The Eighth Life
Nino Haratischvili’s multigenerational Georgian novel The Eighth Life spans the years between the Bolshevik Revolution and the early twenty-first century.
It all begins with a master chocolatier and a magical hot chocolate recipe for the most irresistible drink, though it’s one that, as the family legend goes, may bestow a curse on anyone who enjoys it in its purest form. The chocolatier is the great-great-grandfather of Niza, who relays her lengthy family tale to her niece, Brilka. Over the course of the narrative, the theory of the curse appears to be proven correct: calamity after calamity befalls each generation of the family as they move through WWI, WWII, and into the present.
The novel is driven most by its women characters and their decisions. They navigate the encroachment of Communism into their beloved home country. Kitty—daughter of Stasia, great-grandmother of Niza—escapes the East and lands in London, rediscovering herself after a horrible interrogation about her lover’s whereabouts; in an attempt to escape the USSR, he defects to the German side during WWII.

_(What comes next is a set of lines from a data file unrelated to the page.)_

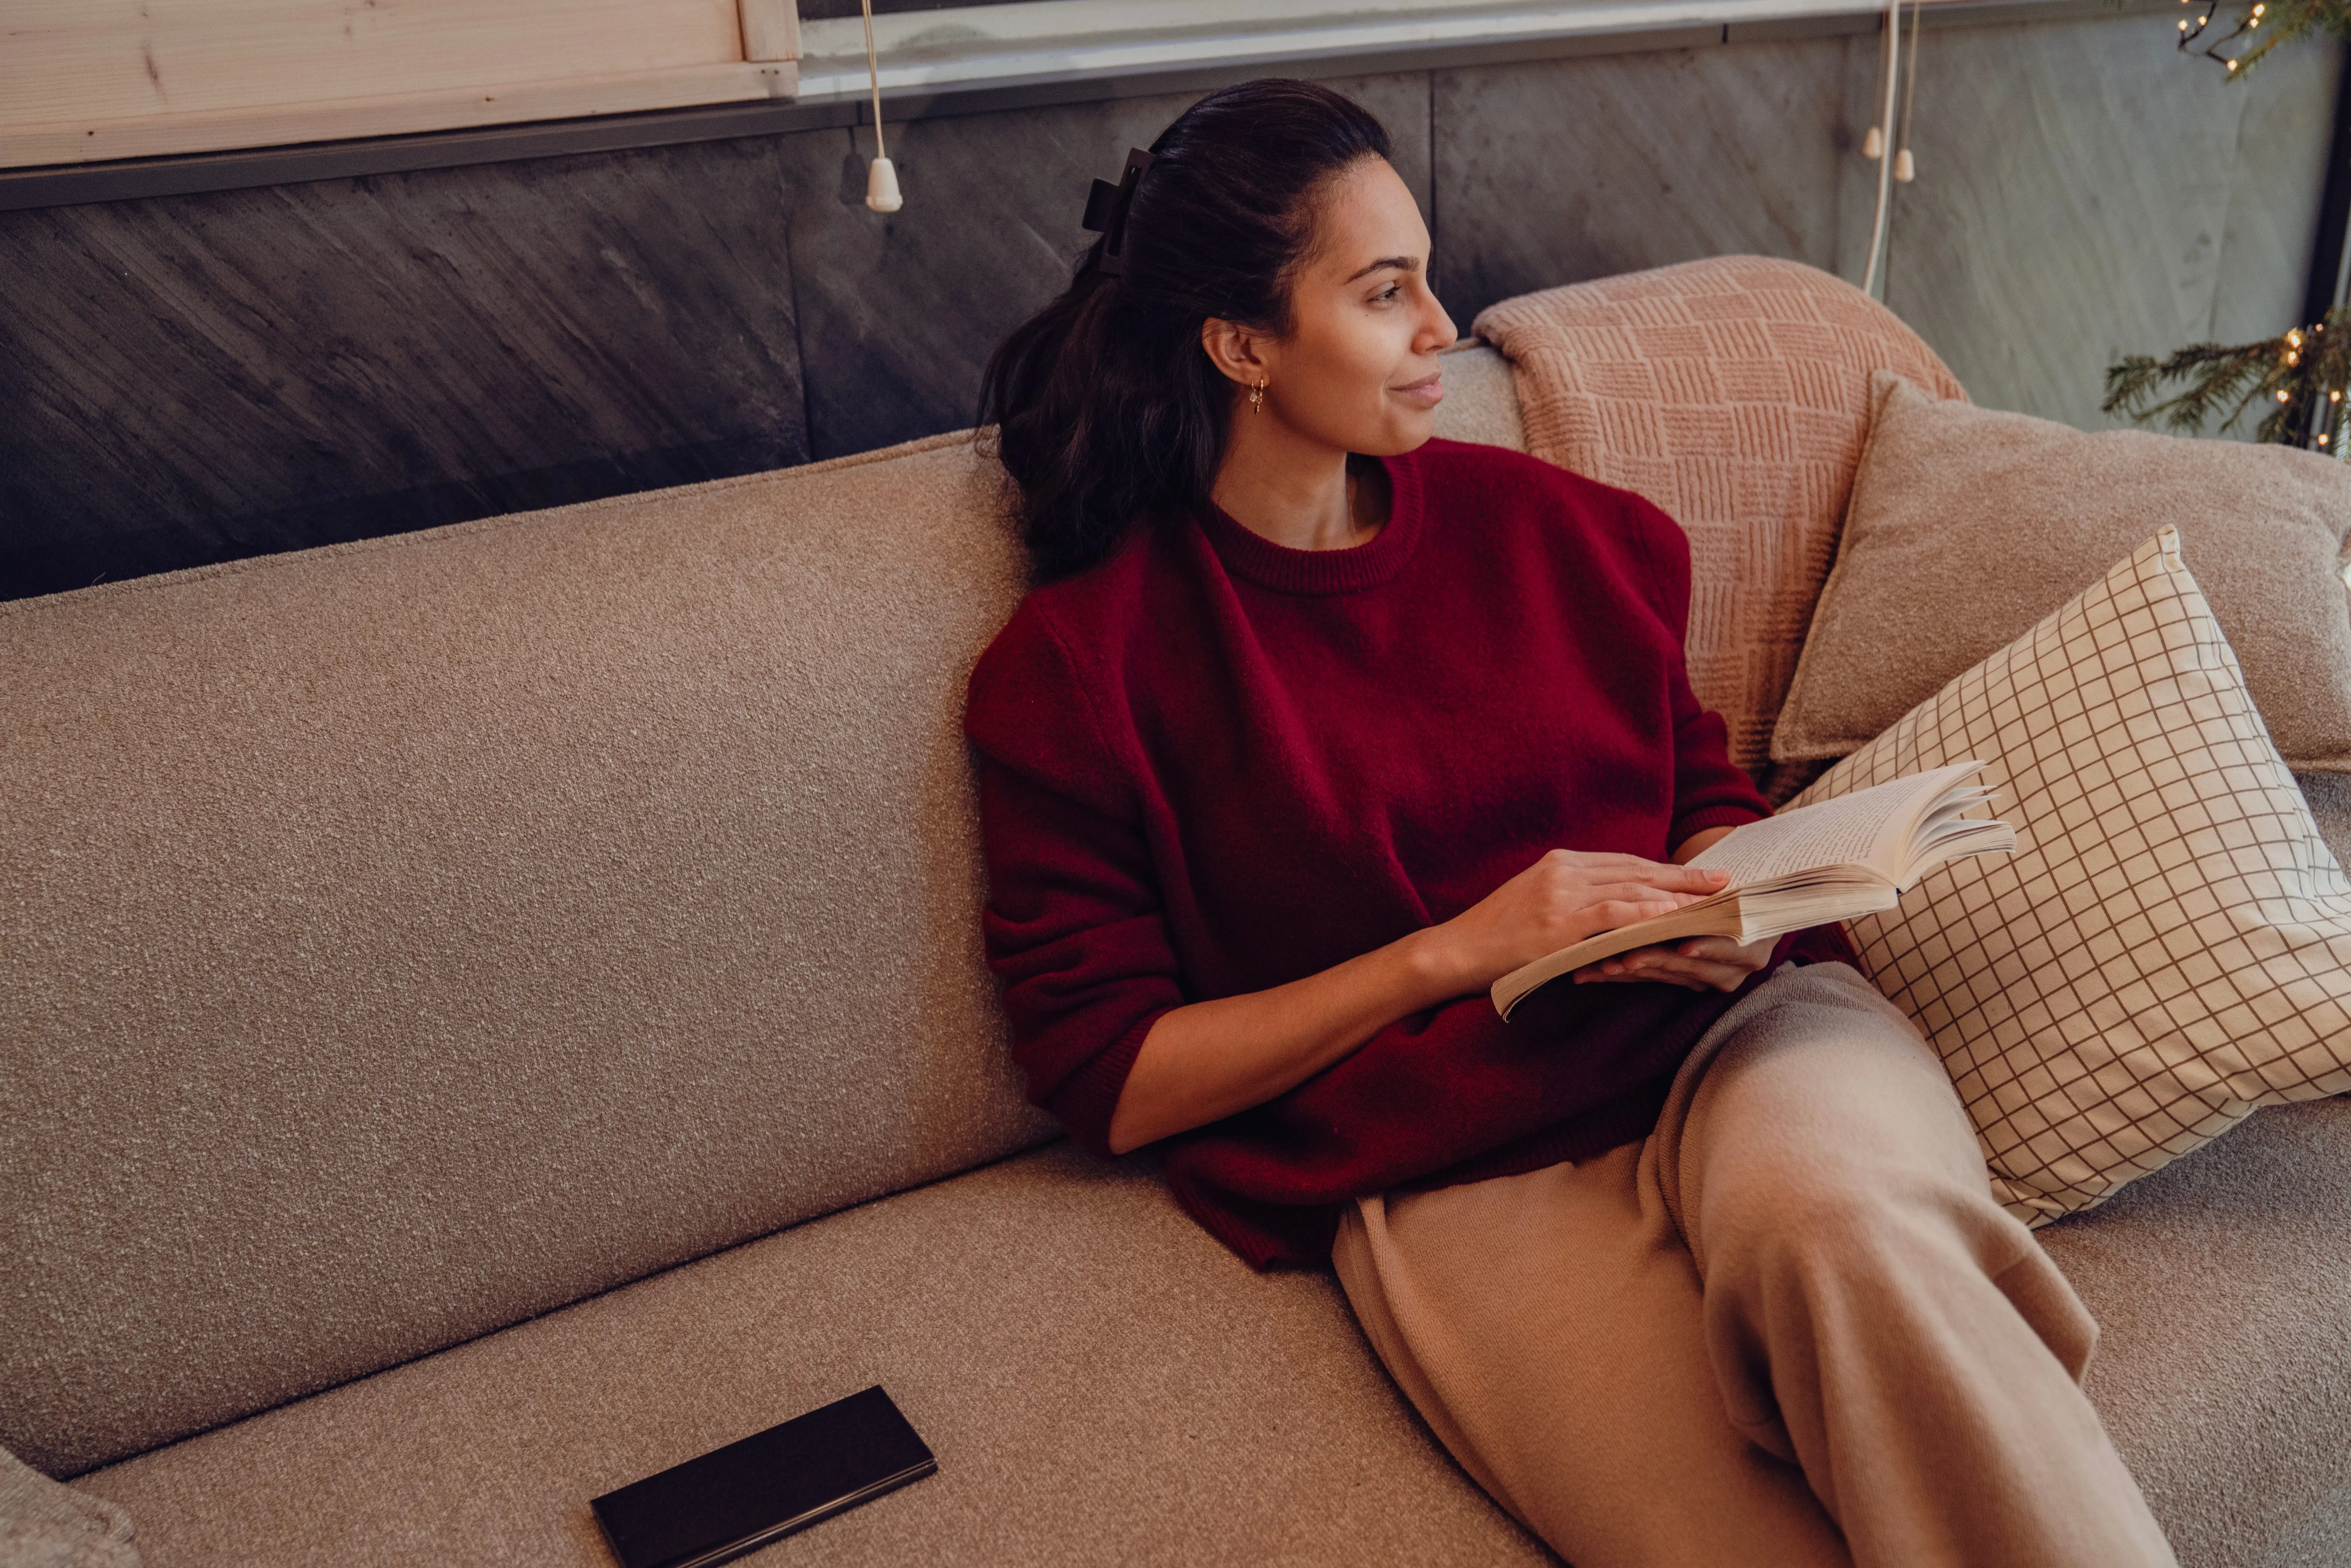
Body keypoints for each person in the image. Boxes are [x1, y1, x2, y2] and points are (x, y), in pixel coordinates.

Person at [963, 78, 2176, 1568]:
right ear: (1243, 345)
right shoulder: (1085, 675)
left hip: (1738, 1041)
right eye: (1385, 290)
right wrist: (1451, 954)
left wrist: (1730, 902)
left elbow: (1699, 782)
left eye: (1428, 275)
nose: (1441, 328)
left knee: (1843, 1227)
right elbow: (1115, 1076)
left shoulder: (1554, 531)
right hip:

Christine, Kitty’s aunt and an unsurpassed beauty, undergoes her own ordeal when she becomes the center of sexual intrigue in the upper echelons of the Communist Party. Stasia struggles with her militaristic husband’s absence and follows him to Moscow, despite the danger. These women show great resilience and resolve, even in the face of overwhelming hardship.
The novel covers more than a century; each of its characters are developed through the extensive internal monologues. All roads lead to Brilka, who runs away to Vienna in an attempt to reclaim some of her family history; she prompts Niza to preserve everything she knows for her niece, resulting in this sprawling epic of love and loss.
Though oftentimes bleak, The Eighth Life is an expansive and hopeful tale centered on family touched by war and revolution.